GIVEN DATA
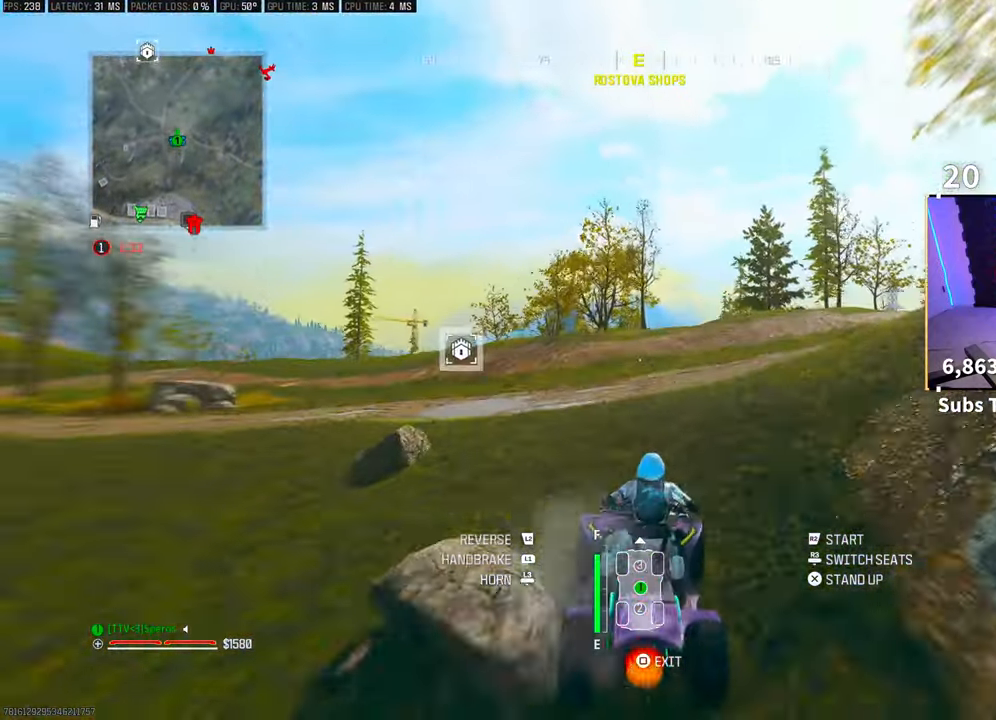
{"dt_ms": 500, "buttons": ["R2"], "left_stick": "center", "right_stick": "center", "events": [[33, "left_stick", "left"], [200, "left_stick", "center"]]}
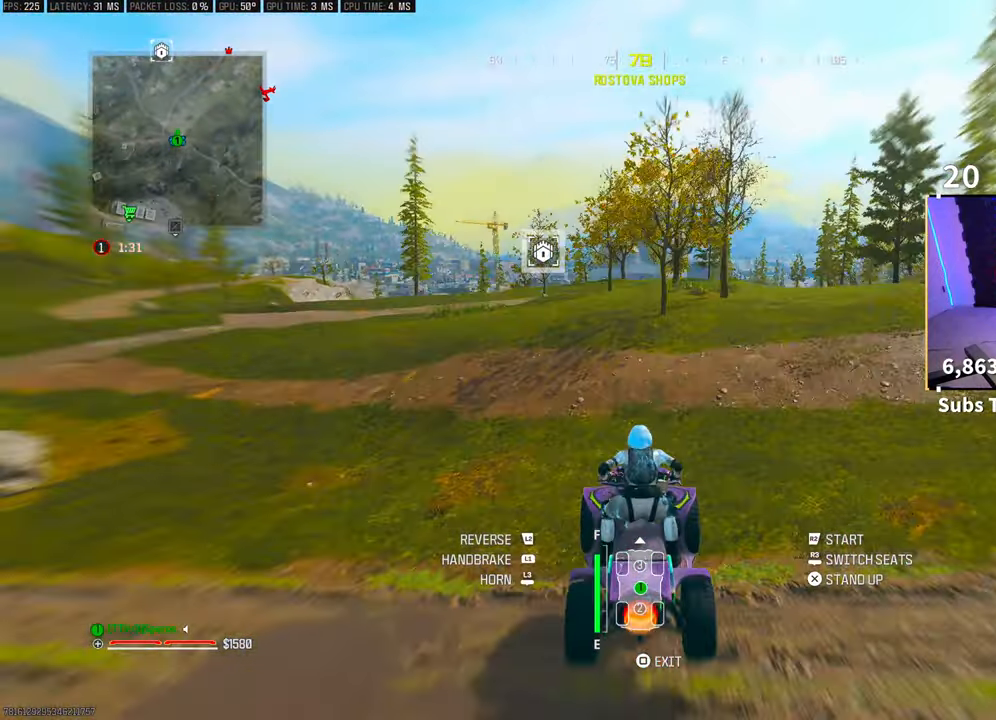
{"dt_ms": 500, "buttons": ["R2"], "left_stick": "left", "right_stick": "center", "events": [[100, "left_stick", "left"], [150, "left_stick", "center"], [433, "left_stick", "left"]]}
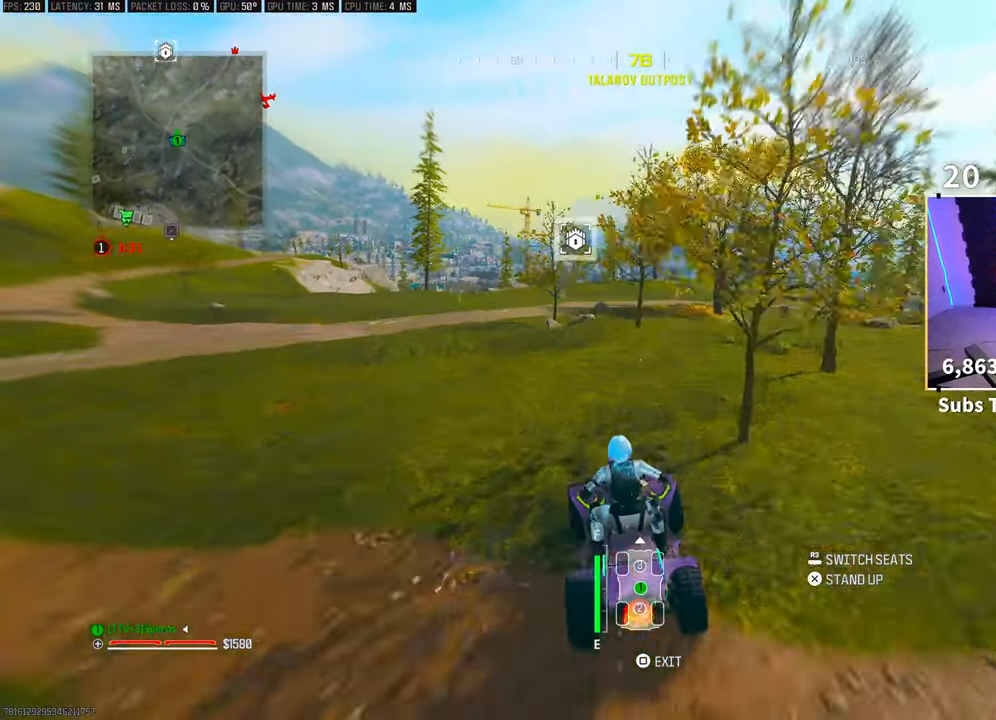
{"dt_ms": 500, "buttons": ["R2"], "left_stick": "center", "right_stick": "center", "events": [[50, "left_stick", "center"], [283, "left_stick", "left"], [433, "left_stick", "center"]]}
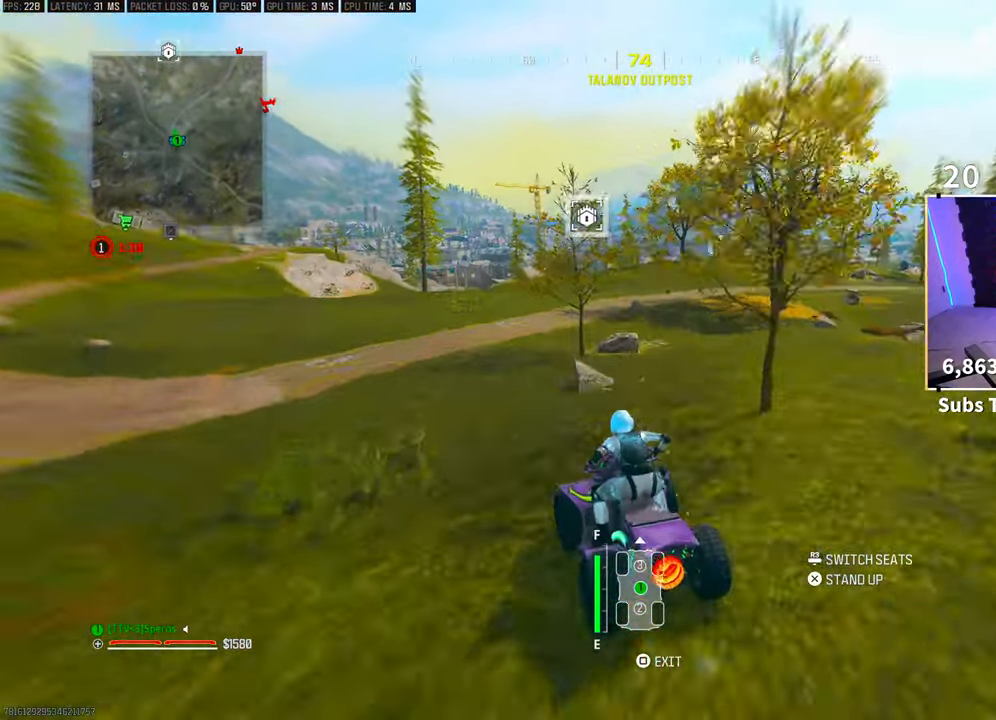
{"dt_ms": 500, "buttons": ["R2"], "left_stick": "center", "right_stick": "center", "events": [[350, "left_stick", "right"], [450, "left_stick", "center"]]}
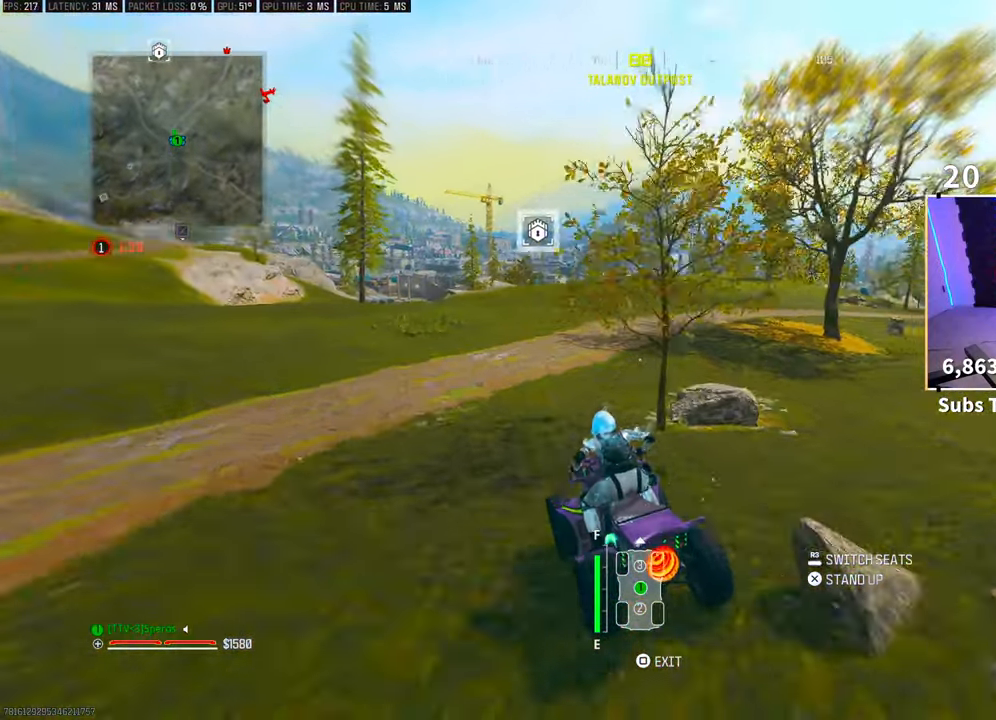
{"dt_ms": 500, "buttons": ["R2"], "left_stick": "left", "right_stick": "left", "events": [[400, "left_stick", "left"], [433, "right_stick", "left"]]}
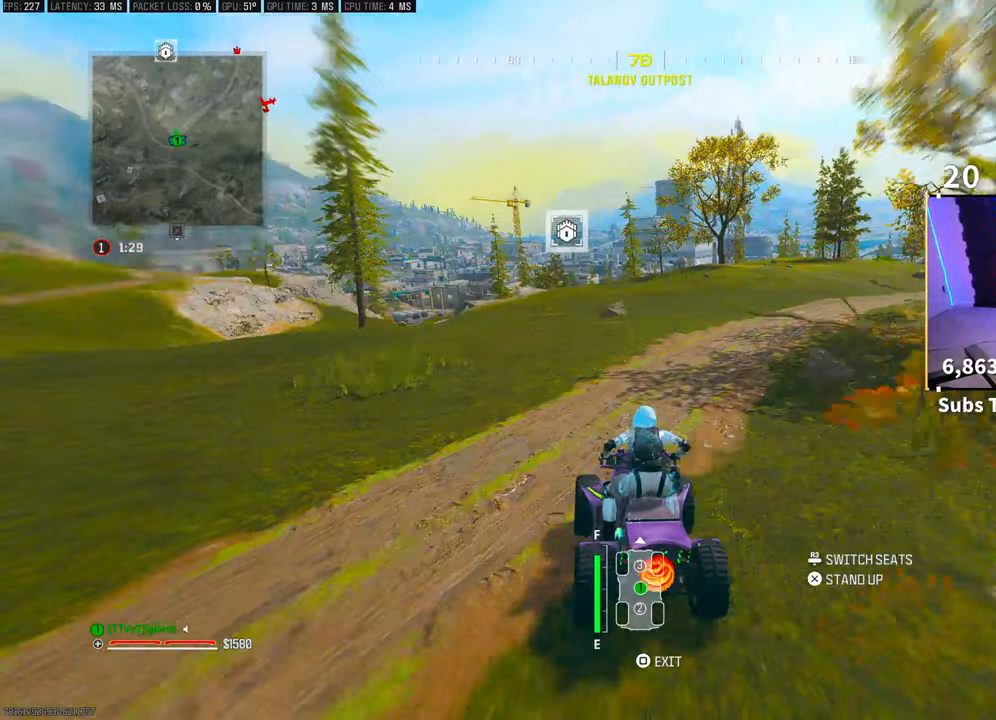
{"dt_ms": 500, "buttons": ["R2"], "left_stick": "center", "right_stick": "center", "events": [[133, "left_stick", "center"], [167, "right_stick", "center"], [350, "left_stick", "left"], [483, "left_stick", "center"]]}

WHAT YOU SHOULD DO
Only the pictures are to be left out; restate everything else in the listing word for word.

SOLUTION
{"dt_ms": 500, "buttons": ["R2"], "left_stick": "center", "right_stick": "center", "events": [[33, "left_stick", "left"], [200, "left_stick", "center"]]}
{"dt_ms": 500, "buttons": ["R2"], "left_stick": "left", "right_stick": "center", "events": [[100, "left_stick", "left"], [150, "left_stick", "center"], [433, "left_stick", "left"]]}
{"dt_ms": 500, "buttons": ["R2"], "left_stick": "center", "right_stick": "center", "events": [[50, "left_stick", "center"], [283, "left_stick", "left"], [433, "left_stick", "center"]]}
{"dt_ms": 500, "buttons": ["R2"], "left_stick": "center", "right_stick": "center", "events": [[350, "left_stick", "right"], [450, "left_stick", "center"]]}
{"dt_ms": 500, "buttons": ["R2"], "left_stick": "left", "right_stick": "left", "events": [[400, "left_stick", "left"], [433, "right_stick", "left"]]}
{"dt_ms": 500, "buttons": ["R2"], "left_stick": "center", "right_stick": "center", "events": [[133, "left_stick", "center"], [167, "right_stick", "center"], [350, "left_stick", "left"], [483, "left_stick", "center"]]}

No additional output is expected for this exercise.